I'd like the entries repeated exactly, without their pictures.
___ Data supplied ___
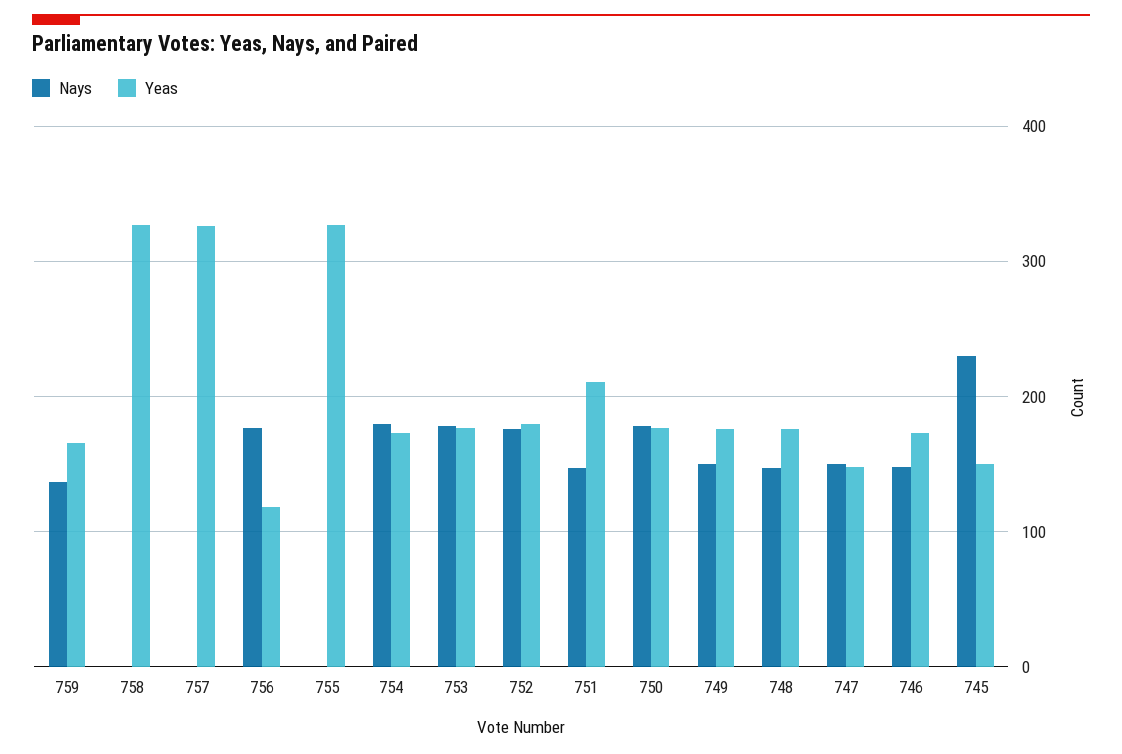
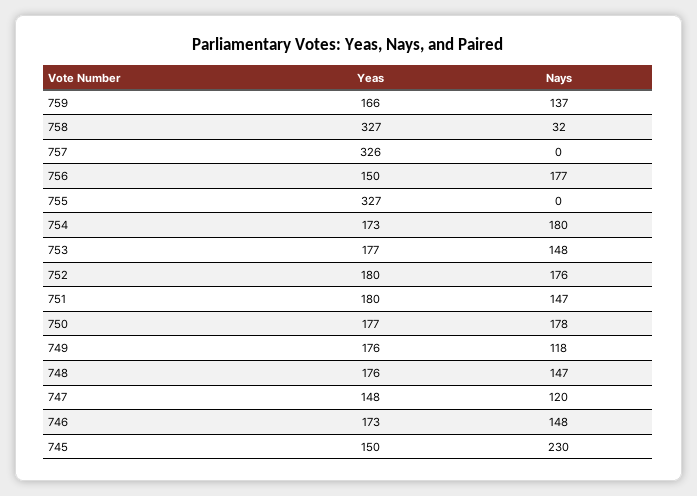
Nays, 758: 0 -> 32
Yeas, 756: 120 -> 150
Nays, 753: 180 -> 148
Yeas, 751: 210 -> 180
Nays, 749: 150 -> 118
Nays, 747: 150 -> 120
___
▶ [Completed task]
Nays, 758: 0 -> 32
Yeas, 756: 120 -> 150
Nays, 753: 180 -> 148
Yeas, 751: 210 -> 180
Nays, 749: 150 -> 118
Nays, 747: 150 -> 120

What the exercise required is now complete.